US Homeland Security Secretary Tom Ridge has expressed "great regret" over the alleged beating of Chinese businesswoman Zhao Yan at a US Customs and Border Protection station last week, officials of the Chinese embassy said on Thursday.
In a telephone call to Lan Lijun, charge d'affaires of the Chinese embassy, Ridge described the event as "a horrible incident" which was "totally unacceptable" and expressed "great regret" to the Chinese government and people.
Ridge said that Robert Rhodes, the only officer of the US Customs and Border Protection who has been arrested in the incident, had been charged with felony assault, Chinese embassy officials said.
US news sources quote local law enforcement officials as saying that Rhodes has been charged with a federal civil rights violation involving bodily harm. The charge is punishable by up to 10 years in prison and a US$250,000 fine. Rhodes was suspended from his job prior to his arrest.

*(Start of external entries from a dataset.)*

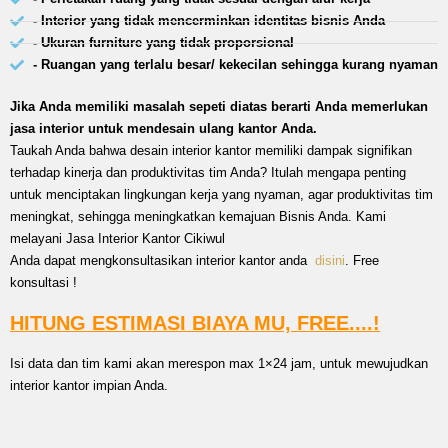
- Interior yang tidak mencerminkan identitas bisnis Anda
- Ukuran furniture yang tidak proporsional
- Ruangan yang terlalu besar/ kekecilan sehingga kurang nyaman
Jika Anda memiliki masalah sepeti diatas berarti Anda memerlukan
jasa interior untuk mendesain ulang kantor Anda.
Taukah Anda bahwa desain interior kantor memiliki dampak signifikan
terhadap kinerja dan produktivitas tim Anda? Itulah mengapa penting
untuk menciptakan lingkungan kerja yang nyaman, agar produktivitas tim
meningkat, sehingga meningkatkan kemajuan Bisnis Anda. Kami
melayani Jasa Interior Kantor Cikiwul
Anda dapat mengkonsultasikan interior kantor anda
disini
. Free
konsultasi !
HITUNG ESTIMASI BIAYA MU, FREE....!
Isi data dan tim kami akan merespon max 1×24 jam, untuk mewujudkan
interior kantor impian Anda.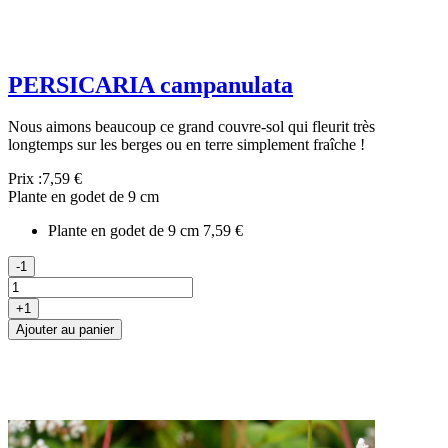
PERSICARIA campanulata
Nous aimons beaucoup ce grand couvre-sol qui fleurit très
longtemps sur les berges ou en terre simplement fraîche !
Prix :
7,59 €
Plante en godet de 9 cm
Plante en godet de 9 cm
7,59 €
-1
+1
Ajouter au panier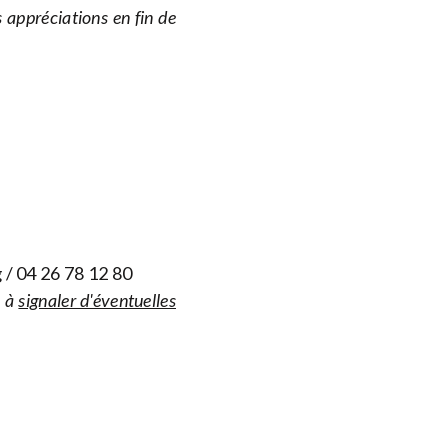
 appréciations en fin de
g
/ 04 26 78 12 80
s à
signaler d'éventuelles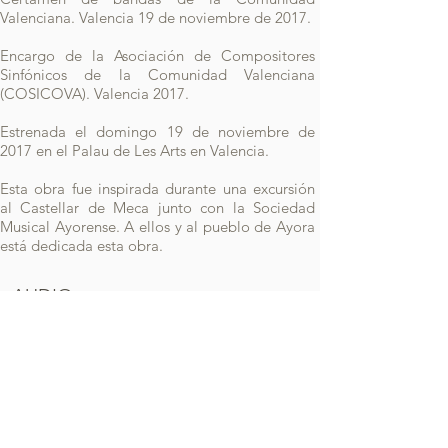
Valenciana. Valencia 19 de noviembre de 2017.
Encargo de la Asociación de Compositores
Sinfónicos de la Comunidad Valenciana
(COSICOVA). Valencia 2017.
Estrenada el domingo 19 de noviembre de
2017 en el Palau de Les Arts en Valencia.
Esta obra fue inspirada durante una excursión
al Castellar de Meca junto con la Sociedad
Musical Ayorense. A ellos y al pueblo de Ayora
está dedicada esta obra.
AUDIO
Sociedad Musical Ayorense - Conductor:
Salva Luján.
EL Castellar de Meca
Conductor: Salva Luján
00:00
00:00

Ridge said he has directed the US Customs and Border Protection officers to take action to prevent such incidents from happening again, Chinese embassy officials said.
Lan Lijun urged the US to thoroughly investigate the case, punish persons responsible and keep China informed of progress.
Zhao Yan, a businesswoman from China's northern coastal city of Tianjin, was on her first US business trip on July 21 when Rhodes mistakenly thought she was accompanying a man caught smuggling drugs. Rhodes reportedly asserts that he was attempting to subdue her as she ran and that he acted alone; Zhao says that at least three officers beat and kicked her and that she made no attempt to escape or resist.
Zhao Yan said on Wednesday that six days after she was brutally attacked, she was still suffering from a bad headache, swollen eyes and mental trauma. She also has a broken tooth and severe back pain that requires that she use a wheelchair.
She says the physical pain and mental trauma are preventing her from sleeping more than two or three hours a day.
"I have been to many countries in the past for business purposes, and the United States is the most barbarous," Zhao was quoted as saying.
Zhao reportedly intends to sue the US government for US$5 million.
Foreign Minister Li Zhaoxing, during a telephone conversation with US Secretary of State Colin Powell on Monday, urged the US government to carry out a thorough investigation into the attack and bring those responsible for the incident to justice.
"We regret the apparent mistreatment of a Chinese national by a US customs officer in Niagara Falls," the US State Department said in a statement Thursday. "We have communicated to the Chinese government that the US customs officer was arrested by Customs and Border Patrol Police and his case referred for criminal prosecution."